Weird Science

Imagine the year is 1985, Ronald Reagan is starting his second term of office in the US, Coca Cola release New Coke, Live Aid raises £150 million, the Amiga personal computer is launched by Commodore, the NES is released in America, Calvin and Hobbes debuts in 35 news papers and Windows 1.0 is released by Microsoft.

In that year, two nerds steal enough computing power to turn a toy doll into Lisa, spawn a generation of ever hopeful adolescent teens and give a generation of young men a set of images they’ll never forget.
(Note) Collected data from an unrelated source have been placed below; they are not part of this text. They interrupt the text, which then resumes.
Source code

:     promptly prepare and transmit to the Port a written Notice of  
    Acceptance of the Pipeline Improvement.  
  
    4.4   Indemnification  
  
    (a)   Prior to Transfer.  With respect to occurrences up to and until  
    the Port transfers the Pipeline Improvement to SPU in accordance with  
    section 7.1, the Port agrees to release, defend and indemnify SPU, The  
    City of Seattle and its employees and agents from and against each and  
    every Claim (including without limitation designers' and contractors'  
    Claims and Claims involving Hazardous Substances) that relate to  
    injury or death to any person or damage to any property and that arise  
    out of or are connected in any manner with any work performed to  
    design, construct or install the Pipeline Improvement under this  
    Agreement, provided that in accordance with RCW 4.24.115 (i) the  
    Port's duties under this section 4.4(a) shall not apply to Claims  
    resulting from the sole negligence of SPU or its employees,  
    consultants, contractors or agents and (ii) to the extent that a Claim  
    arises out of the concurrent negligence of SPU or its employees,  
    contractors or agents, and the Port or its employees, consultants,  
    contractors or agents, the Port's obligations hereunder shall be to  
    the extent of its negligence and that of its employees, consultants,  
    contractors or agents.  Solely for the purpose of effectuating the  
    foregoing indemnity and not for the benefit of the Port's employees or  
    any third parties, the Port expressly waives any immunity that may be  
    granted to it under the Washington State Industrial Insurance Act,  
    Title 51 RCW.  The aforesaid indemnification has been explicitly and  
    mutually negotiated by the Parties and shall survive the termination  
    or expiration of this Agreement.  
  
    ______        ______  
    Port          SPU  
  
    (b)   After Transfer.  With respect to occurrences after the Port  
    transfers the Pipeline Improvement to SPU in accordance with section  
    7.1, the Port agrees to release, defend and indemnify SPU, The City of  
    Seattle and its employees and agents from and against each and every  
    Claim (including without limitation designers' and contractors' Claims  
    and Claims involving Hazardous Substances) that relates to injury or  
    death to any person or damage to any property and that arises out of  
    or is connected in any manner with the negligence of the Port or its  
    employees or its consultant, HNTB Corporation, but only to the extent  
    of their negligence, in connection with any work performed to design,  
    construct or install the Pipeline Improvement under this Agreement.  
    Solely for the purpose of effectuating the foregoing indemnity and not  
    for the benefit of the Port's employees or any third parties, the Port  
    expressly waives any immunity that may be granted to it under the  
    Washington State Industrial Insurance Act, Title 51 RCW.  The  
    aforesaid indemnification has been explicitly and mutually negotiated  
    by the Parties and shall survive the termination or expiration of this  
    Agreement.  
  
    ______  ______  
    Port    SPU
Weird Science is a nerds-come-good comedy written and directed by John Hughes and released in 1985.  Clearly I’ve seen it before, many times, but it’s been a little while since I last saw it and I really wanted to own  copy.  We bought it on DVD recently and watched it last night and I thought I’d let you know how it stood up.  The answer surprisingly is pretty well.  It’s funny, entertaining and charming in its own way.  It’s a teen movie with teen themes and teen quality over-acting.  It’s oddly innocent compared to similar movies of the last five years, but despite that it still manages to be reasonably current (nerds being bullied is a perennial theme I guess).  Watching it these days it’s entirely clear it was filmed in the 80’s, because the hair and shoulder pads probably needed trailers of their own.  It didn’t have the long periods of belly laughing that maybe current comedies can evoke, but it’s entirely possible that’s because I’ve seen it so often.  We certainly did laugh and it certainly entertained us for the entire running time.

At the time it was probably considered terribly risqué, these days next to American Pie and Road Trip it’s totally tame, but the comedy is still there, the story interesting, the pace good and there are some truly funny moments.  Well worth watching again if you’ve not seen it for a long time, and I would encourage anyone who’s never seen it before to give it a go.